→ SET PROBLEM
Copy every line below that contains the word "amortizado".

[start]

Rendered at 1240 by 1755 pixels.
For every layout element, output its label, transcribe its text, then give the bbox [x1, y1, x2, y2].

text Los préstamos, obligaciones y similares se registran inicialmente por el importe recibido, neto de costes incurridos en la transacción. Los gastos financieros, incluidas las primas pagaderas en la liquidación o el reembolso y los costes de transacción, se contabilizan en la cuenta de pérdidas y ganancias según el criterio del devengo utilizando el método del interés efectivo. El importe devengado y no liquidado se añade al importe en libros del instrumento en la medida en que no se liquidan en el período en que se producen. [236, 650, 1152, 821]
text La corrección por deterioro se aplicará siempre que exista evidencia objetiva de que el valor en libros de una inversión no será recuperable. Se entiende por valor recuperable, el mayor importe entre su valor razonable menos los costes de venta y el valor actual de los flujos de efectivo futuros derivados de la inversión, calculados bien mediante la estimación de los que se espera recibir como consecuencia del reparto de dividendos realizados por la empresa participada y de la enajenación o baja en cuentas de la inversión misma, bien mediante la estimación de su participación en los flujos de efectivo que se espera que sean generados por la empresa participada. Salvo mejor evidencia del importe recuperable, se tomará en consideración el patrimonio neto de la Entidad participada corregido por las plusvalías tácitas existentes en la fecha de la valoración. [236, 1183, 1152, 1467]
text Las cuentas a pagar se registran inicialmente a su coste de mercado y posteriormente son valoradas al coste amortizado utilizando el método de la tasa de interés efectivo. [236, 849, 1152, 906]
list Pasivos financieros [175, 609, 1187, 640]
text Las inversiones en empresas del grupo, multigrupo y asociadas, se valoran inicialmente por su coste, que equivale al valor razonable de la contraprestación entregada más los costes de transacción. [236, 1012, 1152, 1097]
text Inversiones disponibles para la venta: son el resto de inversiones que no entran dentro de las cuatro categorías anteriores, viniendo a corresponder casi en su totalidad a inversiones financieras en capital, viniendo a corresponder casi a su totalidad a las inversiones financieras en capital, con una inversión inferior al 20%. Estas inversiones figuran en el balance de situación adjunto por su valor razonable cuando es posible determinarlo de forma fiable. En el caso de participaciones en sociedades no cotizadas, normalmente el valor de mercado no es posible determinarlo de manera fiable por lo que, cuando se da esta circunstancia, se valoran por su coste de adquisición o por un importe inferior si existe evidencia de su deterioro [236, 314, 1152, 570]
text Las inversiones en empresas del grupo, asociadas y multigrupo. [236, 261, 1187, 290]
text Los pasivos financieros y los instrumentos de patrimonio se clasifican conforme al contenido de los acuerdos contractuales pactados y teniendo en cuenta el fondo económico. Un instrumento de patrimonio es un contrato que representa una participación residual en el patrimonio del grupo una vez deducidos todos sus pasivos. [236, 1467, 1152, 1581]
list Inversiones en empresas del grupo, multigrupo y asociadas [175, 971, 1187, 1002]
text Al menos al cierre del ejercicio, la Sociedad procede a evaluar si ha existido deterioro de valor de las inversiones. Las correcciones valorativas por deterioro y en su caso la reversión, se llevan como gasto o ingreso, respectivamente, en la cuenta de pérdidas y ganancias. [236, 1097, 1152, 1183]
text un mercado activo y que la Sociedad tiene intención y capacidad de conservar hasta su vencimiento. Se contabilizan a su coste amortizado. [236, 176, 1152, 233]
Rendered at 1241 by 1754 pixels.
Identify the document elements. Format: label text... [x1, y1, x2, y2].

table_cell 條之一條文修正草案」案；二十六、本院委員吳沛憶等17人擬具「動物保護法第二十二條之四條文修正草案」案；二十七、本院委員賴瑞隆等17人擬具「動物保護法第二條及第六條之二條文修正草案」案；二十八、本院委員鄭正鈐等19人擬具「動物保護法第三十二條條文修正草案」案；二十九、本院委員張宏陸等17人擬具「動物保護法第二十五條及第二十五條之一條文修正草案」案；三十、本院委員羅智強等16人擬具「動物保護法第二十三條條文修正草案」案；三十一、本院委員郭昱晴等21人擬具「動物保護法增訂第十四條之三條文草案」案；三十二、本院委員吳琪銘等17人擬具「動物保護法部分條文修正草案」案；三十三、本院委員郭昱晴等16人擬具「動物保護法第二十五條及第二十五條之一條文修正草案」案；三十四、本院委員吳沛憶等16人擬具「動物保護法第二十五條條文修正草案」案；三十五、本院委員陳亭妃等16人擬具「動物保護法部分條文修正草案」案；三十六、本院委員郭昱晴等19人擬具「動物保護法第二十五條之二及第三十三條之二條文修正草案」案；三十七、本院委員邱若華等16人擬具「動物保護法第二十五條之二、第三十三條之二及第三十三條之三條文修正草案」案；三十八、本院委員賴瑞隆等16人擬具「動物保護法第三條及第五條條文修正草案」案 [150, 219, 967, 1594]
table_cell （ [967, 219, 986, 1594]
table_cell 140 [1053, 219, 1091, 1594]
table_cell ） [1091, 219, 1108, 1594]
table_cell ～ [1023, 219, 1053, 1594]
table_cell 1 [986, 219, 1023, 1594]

[end]

→ WRITTEN ANSWER
text Las cuentas a pagar se registran inicialmente a su coste de mercado y posteriormente son valoradas al coste amortizado utilizando el método de la tasa de interés efectivo. [236, 849, 1152, 906]
text un mercado activo y que la Sociedad tiene intención y capacidad de conservar hasta su vencimiento. Se contabilizan a su coste amortizado. [236, 176, 1152, 233]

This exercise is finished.